Elevated gamma band power in humans receiving naloxone suggests dorsal periaqueductal and periventricular gray deep brain stimulation produced analgesia is opioid mediated.
Pereira EAC., Wang S., Peachey T., Lu G., Shlugman D., Stein JF., Aziz TZ., Green AL.
BACKGROUND: The midbrain periaqueductal and periventricular gray (PAVG) region is important for pain and autonomic modulation. We have previously described changes in blood pressure dependent upon dorsal or ventral electrode positioning with PAVG deep brain stimulation (DBS), yet controversy exists about whether DBS acts via endogenous opioid release. METHOD AND RESULTS: We combined local field potential (LFP) recording from PAVG DBS electrodes in humans with naloxone and saline infusions to determine whether dorsal and ventral PAVG DBS act through opioidergic or other mechanisms.
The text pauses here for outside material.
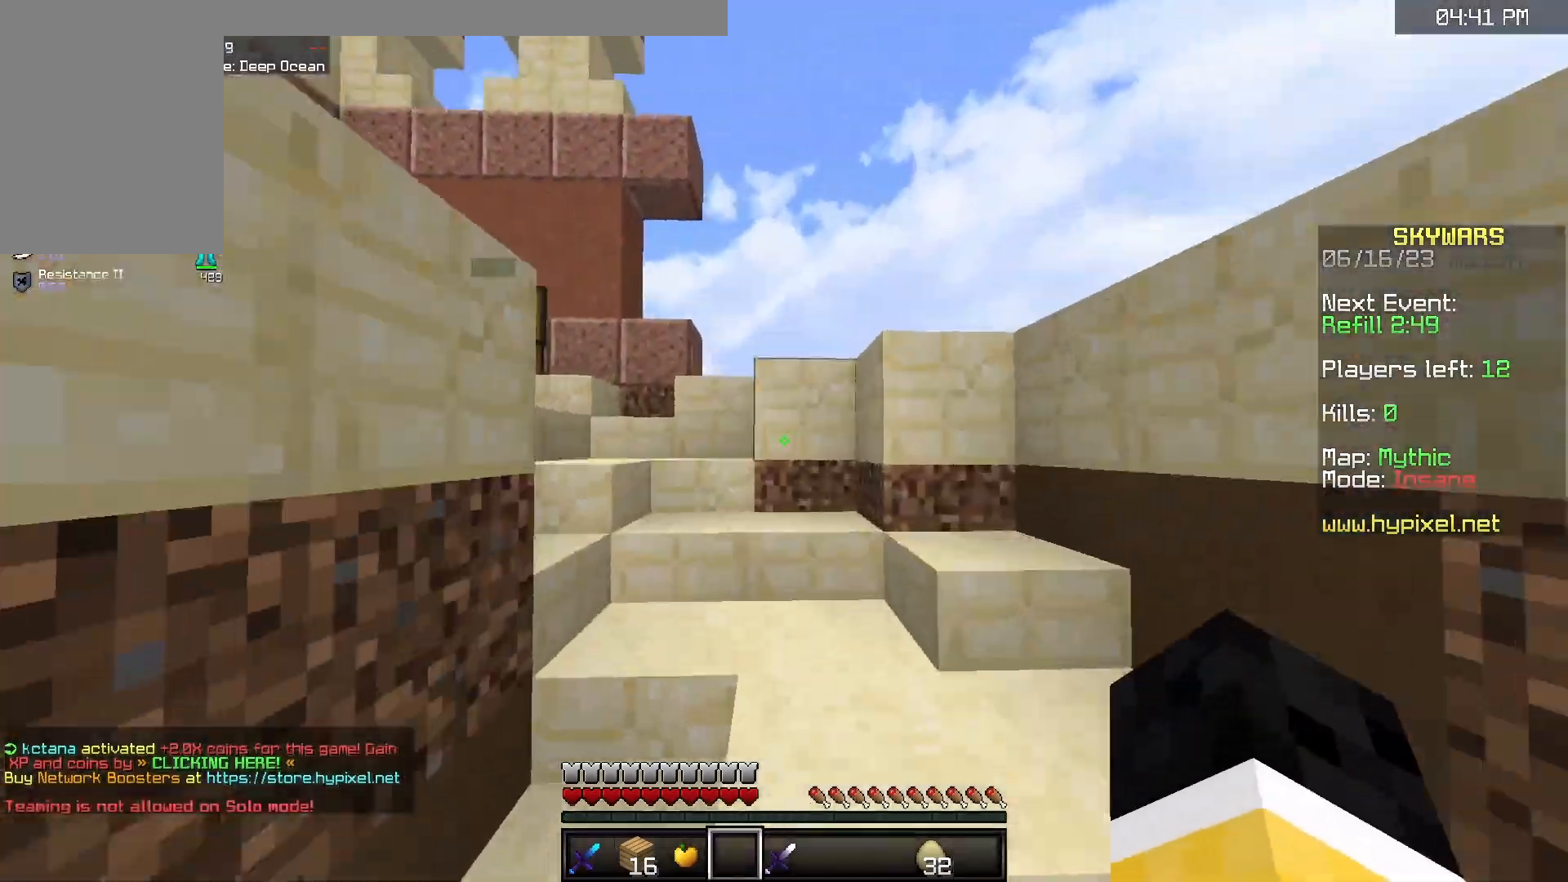
{"keys": ["w"], "mouse": [], "events": []}
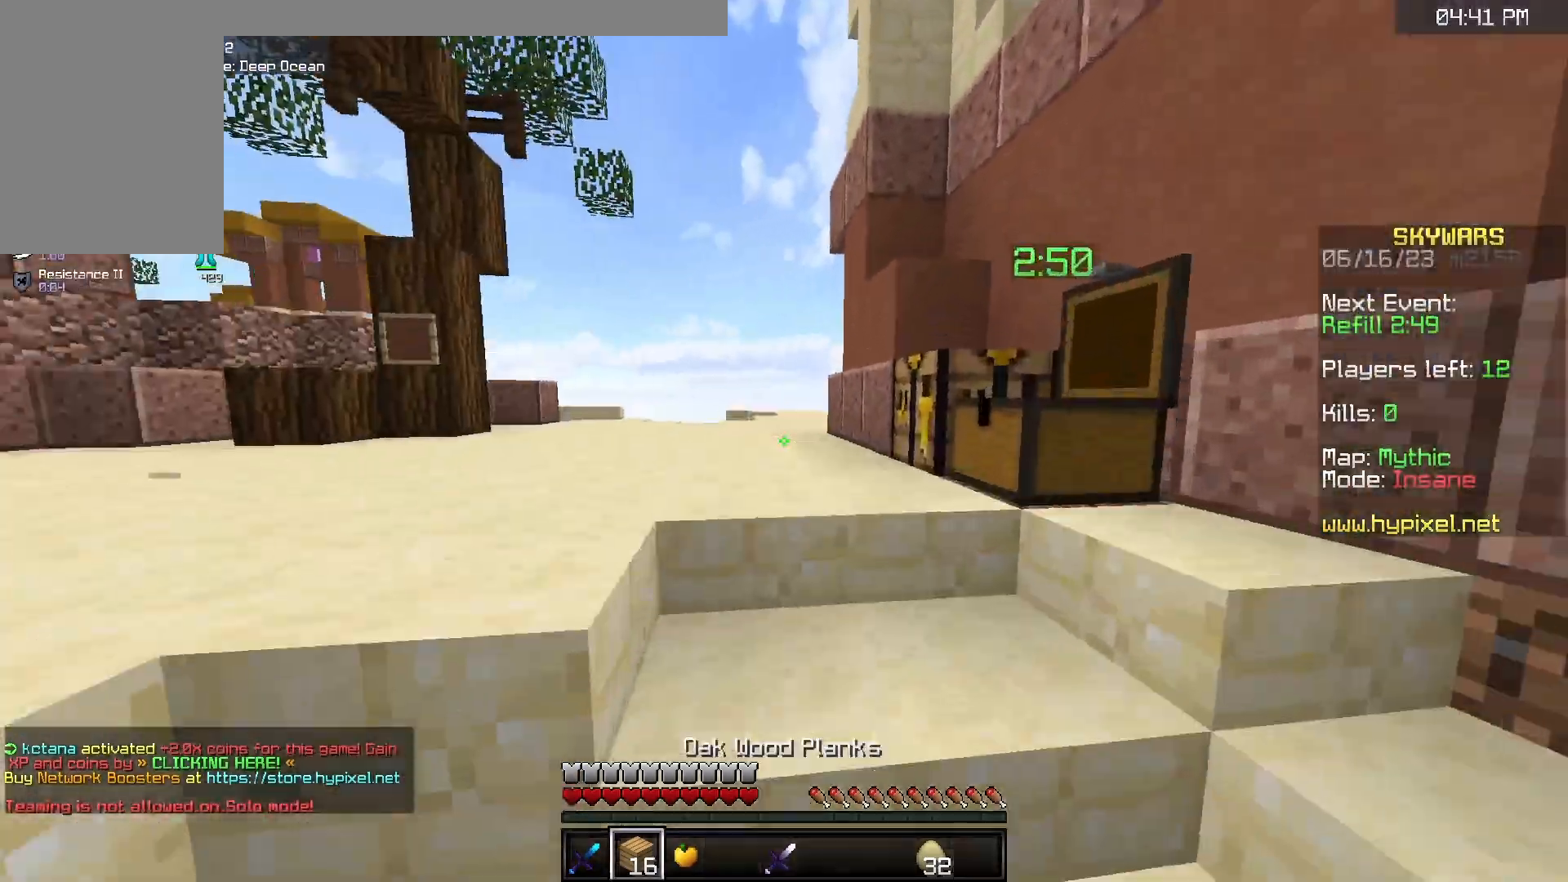
{"keys": ["w"], "mouse": [], "events": []}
Four awake human subjects were investigated. DBS were implanted contralateral to the painful body part. Electrode contact positions were mapped using MRI and brain atlas information. Naloxone then saline were randomly administered to the blinded subjects and pain rated using a numeric pain rating scale at 30s intervals for 3 min. Two subjects received dorsal DBS electrodes and two had ventral placements. Significantly elevated gamma frequency band (30-90 Hz) power concomitant with pain exacerbation was found with naloxone versus both saline and rest in dorsal not ventral PAVG LFPs (p<0.005). Significantly elevated delta frequency band (0-4 Hz) power (p=0.001) was seen in one ventral PAVG subject with both naloxone and saline infusions. CONCLUSIONS: Dorsal PAVG DBS may reduce pain by augmenting endogenous opioid release. Elevated gamma oscillations enhance awareness of worsening pain with opioid blockade. Ventral PAVG DBS may act by separate possibly autonomic mechanisms. Increased delta oscillations indicate a survival rhythm involved in the initiation of passive coping responses to homeostatic changes.